I highly recommend that people learn Daniel Kahneman’s model for the mind (Thinking, Fast and Slow). The mind does not work as we like to imagine, and that applies to both conservatives AND liberals.
Isn’t it much more likely that they are just stupid?
Occam’s Razor and all that…
You do with Lego Technical. Blocks can connect through the side holes using a double-dildo shaped connector.
As with many Faux Noise articles, too much snark causes the author to trip up and sound like the type of person Fox is attacking.
Fox isn’t pro-business, neither is the Republican party. They are pro-self and nobody else. Big difference. If they were pro business or pro rich they would favor regulations that exist to protect businesses having their money stolen by frauds like Madoff. They oppose all regulations that might get in their way screwing everyone else whether rich or not.
The owners of Lego aren’t part of their club and the film is made by a different studio. Attacking it will fill the air for five minutes and help some gold coin dealer scam some of their viewers out of a few thousand bucks.
I think they should call for a boycott so that people can protest anti-capitalism by not buying things!
And if subliminals ever were actually employed in the real world, the intended message would be called the payload, and the consciously received message the distraction. Of course the idea that such things exist and are used inevitably derails into a conversation about tin foil hats.

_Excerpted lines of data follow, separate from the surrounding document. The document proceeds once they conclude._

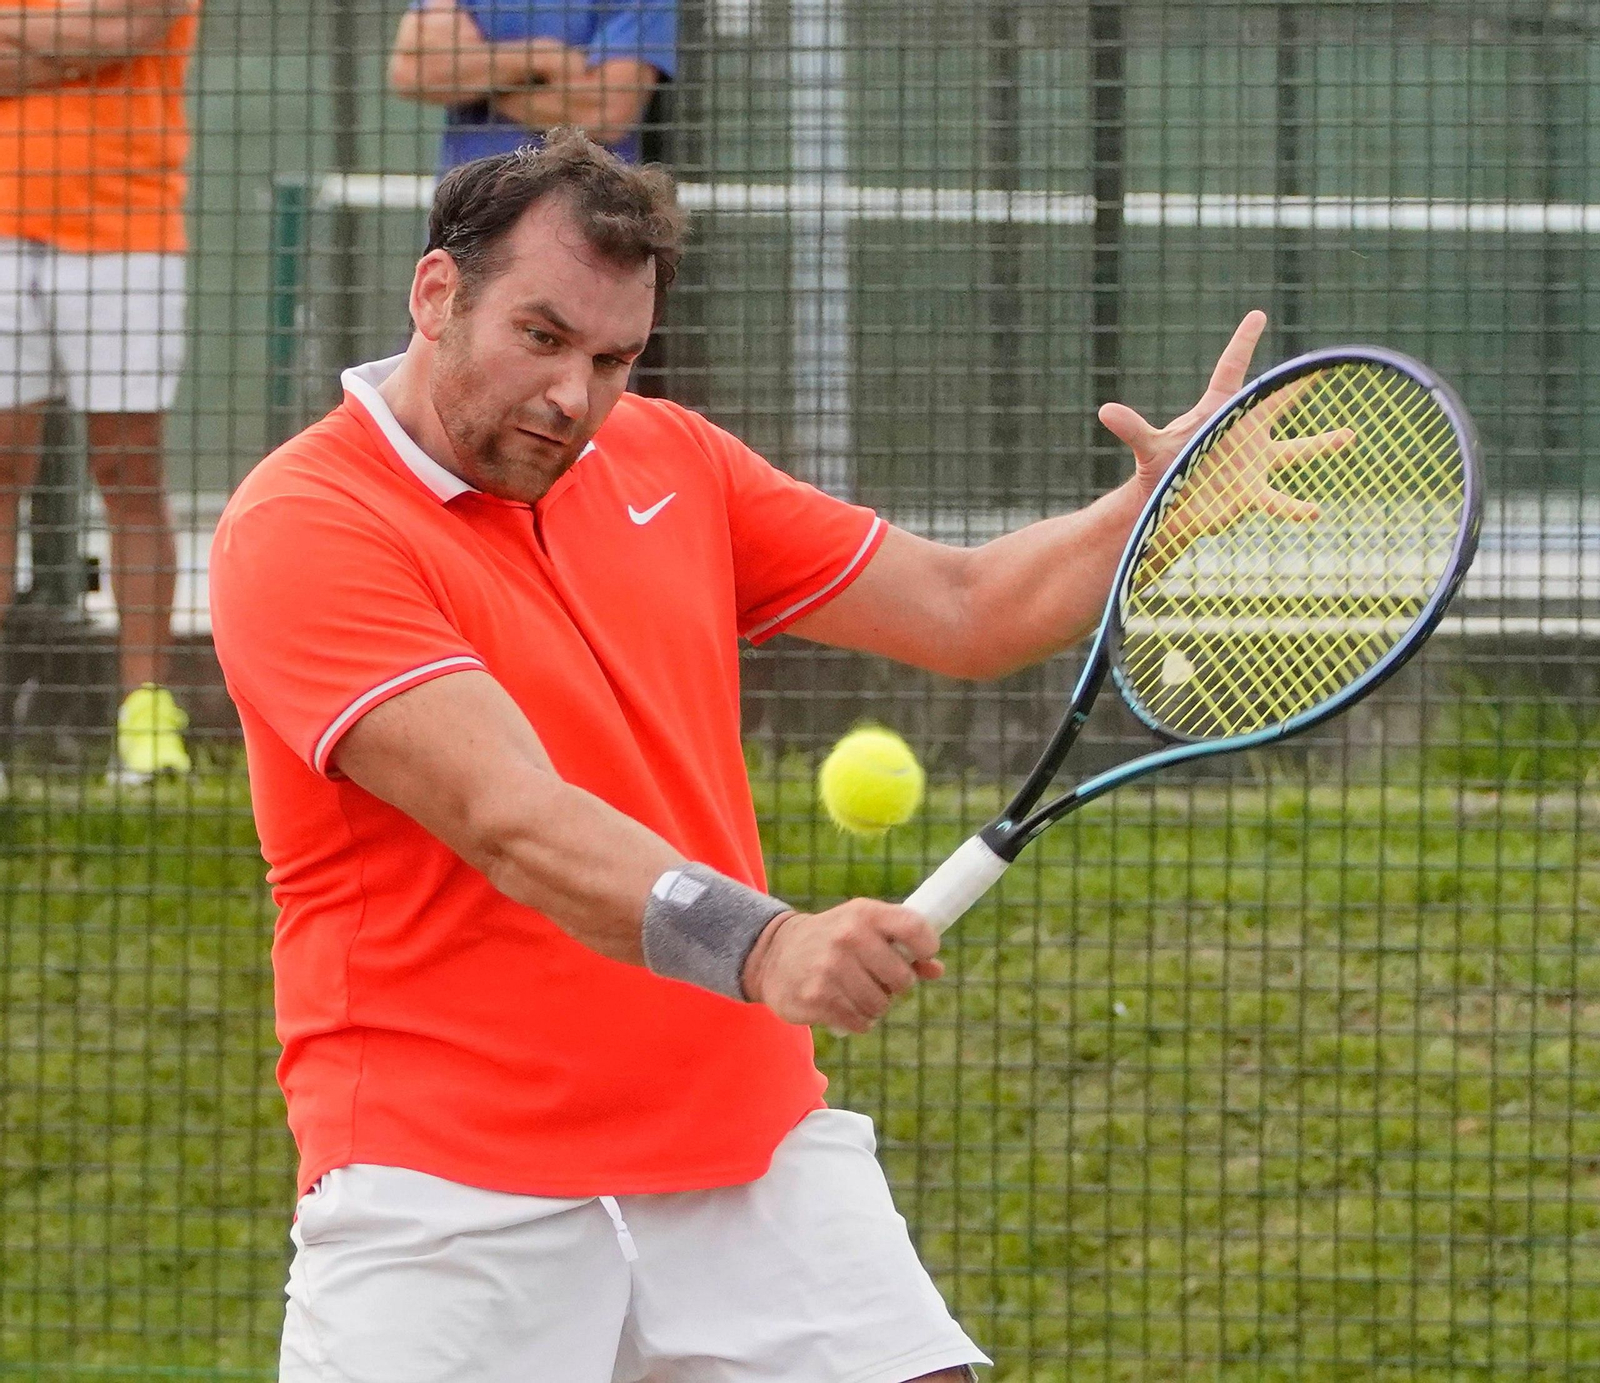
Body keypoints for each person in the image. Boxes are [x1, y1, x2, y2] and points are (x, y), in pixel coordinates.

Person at [208, 132, 1305, 1382]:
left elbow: (961, 607)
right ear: (436, 294)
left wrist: (1148, 515)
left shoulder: (666, 458)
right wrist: (769, 943)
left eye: (614, 358)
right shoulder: (305, 526)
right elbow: (509, 814)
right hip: (447, 1176)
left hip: (742, 1133)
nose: (576, 395)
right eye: (544, 337)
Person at [0, 0, 199, 784]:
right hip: (3, 233)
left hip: (129, 235)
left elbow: (129, 27)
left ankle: (145, 715)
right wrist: (80, 48)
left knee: (128, 472)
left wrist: (26, 43)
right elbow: (102, 37)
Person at [388, 0, 674, 170]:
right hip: (470, 223)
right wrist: (542, 56)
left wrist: (476, 80)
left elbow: (605, 109)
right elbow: (414, 71)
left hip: (589, 222)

[quote=“ActionAbe, post:33, topic:22356”]
That said, Fox News isn’t alone in mining the superficial for outrage. I think the format and the competition creates a need to sensationalize discussion of the superficial. The left is just as good at that.[/quote]
It took me a long time to realize how prevalent this is, even outside of TV news media, or in fact media in general. A couple years ago I gave up on MSNBC, HuffPo, and various progressive websites since their political “news” was basically celebrity gossip plus frustration and anger, and 80% of it was reporting on what right-wing media said.
A lot of good causes and not-so-good causes rely on outrage to sway opinion too. I used to think that was necessary – like the quote from the movie “Network”:
I want you to get mad! I don’t want you to protest. I don’t want you to riot - I don’t want you to write to your congressman because I wouldn’t know what to tell you to write. I don’t know what to do about the depression and the inflation and the Russians and the crime in the street. All I know is that first you’ve got to get mad.
But I’m starting to think we’re at a point where outrage is toxic, and we need to drive social change with the simple recognition than we can do better than this.
I tell you, the only thing Hollywood hates more than business is guns.